The Chinese team had to sacrifice the notion that these species constituted an evolutionary sequence: “Based on this comparison, we suggest that Archaeopteryx, the oldest and most basal bird, also had no sternum, cartilaginous or otherwise,” they concluded. “This observation suggests that this feature was the plesiomorphic [original ancestral] condition in Aves, which, in turn, suggests that basal bird sterna may not be truly homologous.” It’s hard to imagine how these creatures could have flapped their wings, though, without a sternum.
Were you ever told that “It has always been difficult to understand how birds evolved from dinosaurs”? Most likely, you were given the impression that it was simple, a straight-line process, and an established fact. There was an episode in one of the TV documentaries about bird evolution that portrayed a two-legged dinosaur walking, then running, then evolving into an Archaeopteryx and taking off into the air, all within a few seconds on screen. Here at CEH, we bring you the real dirt from the journals, showing that the simplistic picture is cute, simple, and wrong.
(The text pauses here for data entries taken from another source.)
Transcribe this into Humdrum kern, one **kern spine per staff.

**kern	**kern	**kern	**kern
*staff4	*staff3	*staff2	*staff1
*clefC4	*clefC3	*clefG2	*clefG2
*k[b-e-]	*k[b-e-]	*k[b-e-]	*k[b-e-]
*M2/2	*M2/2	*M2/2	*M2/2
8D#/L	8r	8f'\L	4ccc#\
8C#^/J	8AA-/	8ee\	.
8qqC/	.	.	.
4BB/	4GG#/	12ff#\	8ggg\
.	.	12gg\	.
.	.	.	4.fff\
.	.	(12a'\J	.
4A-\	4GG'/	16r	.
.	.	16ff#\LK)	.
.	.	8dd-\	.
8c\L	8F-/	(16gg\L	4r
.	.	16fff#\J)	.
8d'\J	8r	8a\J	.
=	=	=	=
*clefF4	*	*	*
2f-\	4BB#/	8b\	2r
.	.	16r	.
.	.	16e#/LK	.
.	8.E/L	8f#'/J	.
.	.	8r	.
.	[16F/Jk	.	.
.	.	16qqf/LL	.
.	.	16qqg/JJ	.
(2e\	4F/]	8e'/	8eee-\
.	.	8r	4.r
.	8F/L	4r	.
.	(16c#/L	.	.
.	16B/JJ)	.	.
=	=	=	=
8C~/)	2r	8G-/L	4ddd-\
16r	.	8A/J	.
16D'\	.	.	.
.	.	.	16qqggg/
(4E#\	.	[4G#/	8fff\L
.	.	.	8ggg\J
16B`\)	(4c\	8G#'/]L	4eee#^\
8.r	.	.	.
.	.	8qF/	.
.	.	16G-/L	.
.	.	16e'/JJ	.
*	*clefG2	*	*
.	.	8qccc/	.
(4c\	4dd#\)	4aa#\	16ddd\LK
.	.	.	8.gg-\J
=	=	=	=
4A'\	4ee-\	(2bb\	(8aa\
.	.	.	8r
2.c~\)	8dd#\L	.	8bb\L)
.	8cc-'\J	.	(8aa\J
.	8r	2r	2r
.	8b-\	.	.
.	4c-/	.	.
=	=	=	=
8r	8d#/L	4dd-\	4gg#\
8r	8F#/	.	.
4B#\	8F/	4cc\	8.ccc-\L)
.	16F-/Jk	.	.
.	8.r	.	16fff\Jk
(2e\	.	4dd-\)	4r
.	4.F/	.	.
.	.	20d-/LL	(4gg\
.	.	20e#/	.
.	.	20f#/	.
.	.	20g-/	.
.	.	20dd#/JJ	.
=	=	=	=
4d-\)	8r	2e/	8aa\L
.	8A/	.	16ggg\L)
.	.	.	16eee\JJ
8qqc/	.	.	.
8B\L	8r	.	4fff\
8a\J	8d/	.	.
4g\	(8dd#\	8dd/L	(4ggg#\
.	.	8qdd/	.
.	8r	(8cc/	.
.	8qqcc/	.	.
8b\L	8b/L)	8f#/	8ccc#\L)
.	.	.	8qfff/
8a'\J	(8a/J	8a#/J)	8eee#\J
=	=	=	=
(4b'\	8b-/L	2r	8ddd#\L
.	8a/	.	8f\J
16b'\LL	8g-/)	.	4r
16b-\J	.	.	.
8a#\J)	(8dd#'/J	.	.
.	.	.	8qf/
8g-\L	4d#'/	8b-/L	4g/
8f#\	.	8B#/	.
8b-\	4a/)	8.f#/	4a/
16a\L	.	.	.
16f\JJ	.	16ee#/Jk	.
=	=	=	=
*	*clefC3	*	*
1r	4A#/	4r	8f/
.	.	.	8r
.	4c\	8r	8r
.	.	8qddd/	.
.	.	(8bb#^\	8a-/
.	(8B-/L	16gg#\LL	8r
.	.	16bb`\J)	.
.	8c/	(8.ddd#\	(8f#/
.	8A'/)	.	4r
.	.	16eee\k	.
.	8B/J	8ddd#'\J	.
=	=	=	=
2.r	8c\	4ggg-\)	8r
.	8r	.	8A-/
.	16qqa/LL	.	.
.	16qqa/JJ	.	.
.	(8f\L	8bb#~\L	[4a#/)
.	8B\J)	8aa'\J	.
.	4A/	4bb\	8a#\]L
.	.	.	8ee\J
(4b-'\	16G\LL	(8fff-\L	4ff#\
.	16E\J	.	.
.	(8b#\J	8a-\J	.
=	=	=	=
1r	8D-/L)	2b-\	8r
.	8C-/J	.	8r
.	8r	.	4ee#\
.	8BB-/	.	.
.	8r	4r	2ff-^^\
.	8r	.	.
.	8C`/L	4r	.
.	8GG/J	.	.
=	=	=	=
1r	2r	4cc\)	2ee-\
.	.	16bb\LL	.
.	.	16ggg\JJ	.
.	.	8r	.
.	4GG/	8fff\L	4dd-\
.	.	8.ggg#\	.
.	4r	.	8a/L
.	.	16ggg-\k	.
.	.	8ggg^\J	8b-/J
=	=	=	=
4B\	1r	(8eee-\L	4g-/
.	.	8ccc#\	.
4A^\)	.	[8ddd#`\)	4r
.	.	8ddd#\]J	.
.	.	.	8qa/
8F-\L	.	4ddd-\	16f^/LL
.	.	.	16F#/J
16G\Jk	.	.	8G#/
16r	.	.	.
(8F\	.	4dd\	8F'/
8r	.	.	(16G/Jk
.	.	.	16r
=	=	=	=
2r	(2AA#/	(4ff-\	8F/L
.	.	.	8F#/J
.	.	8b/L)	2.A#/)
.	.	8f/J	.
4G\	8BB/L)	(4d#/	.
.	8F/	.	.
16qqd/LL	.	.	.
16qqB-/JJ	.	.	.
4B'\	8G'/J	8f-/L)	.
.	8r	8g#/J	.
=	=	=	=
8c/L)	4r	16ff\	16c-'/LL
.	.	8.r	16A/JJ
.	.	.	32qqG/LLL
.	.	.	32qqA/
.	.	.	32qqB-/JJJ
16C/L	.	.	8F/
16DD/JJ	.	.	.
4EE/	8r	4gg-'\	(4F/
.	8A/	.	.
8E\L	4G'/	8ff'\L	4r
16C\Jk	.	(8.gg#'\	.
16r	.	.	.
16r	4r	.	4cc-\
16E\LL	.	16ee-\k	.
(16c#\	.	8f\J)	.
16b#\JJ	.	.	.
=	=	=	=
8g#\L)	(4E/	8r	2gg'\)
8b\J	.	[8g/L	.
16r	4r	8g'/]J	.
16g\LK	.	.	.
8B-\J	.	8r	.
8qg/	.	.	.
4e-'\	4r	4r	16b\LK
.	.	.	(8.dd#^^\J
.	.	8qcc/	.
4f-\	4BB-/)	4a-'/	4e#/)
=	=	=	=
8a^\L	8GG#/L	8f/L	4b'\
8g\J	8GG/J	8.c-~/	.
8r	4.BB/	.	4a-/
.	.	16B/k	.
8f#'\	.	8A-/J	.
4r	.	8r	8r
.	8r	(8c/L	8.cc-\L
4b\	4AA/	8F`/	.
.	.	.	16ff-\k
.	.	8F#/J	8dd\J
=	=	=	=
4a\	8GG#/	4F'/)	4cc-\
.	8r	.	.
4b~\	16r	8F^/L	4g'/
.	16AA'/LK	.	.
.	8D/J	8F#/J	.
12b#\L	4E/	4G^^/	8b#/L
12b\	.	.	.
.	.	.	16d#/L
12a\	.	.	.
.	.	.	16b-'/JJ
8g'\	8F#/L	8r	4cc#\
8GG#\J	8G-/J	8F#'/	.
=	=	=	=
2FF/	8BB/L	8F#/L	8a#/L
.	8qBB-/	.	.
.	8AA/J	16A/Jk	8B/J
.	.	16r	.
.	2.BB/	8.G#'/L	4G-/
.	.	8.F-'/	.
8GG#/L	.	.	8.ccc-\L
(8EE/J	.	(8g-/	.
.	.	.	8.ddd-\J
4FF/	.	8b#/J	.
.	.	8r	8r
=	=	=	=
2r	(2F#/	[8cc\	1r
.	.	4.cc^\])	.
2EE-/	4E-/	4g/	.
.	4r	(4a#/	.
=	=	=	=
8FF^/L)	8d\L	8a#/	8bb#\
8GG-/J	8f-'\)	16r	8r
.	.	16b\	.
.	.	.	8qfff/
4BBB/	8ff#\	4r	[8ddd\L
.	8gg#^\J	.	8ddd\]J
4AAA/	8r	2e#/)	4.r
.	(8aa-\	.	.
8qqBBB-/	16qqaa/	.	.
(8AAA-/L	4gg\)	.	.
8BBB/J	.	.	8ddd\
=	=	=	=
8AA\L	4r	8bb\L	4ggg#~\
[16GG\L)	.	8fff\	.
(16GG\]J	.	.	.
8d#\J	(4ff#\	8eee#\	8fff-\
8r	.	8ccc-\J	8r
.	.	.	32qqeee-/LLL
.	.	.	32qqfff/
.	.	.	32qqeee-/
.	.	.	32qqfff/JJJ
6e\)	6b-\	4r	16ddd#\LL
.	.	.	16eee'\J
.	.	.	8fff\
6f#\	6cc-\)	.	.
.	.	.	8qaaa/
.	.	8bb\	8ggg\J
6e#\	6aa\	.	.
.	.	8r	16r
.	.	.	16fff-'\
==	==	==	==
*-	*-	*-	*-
If we stripped the evolutionary assumptions and just-so stories out of the articles above, we would be left with clear evidence of design. The design would be so impressive you might be tempted to build a nano-air vehicle (NAV) imitating a hummingbird. You might take greater enjoyment with your pet parakeet’s cleverness. You might be inspired to become a bird watcher with eBird, helping real science understand these amazing creatures that bring color and fascination to the skies, just like the Creator intended on day 6 of creation.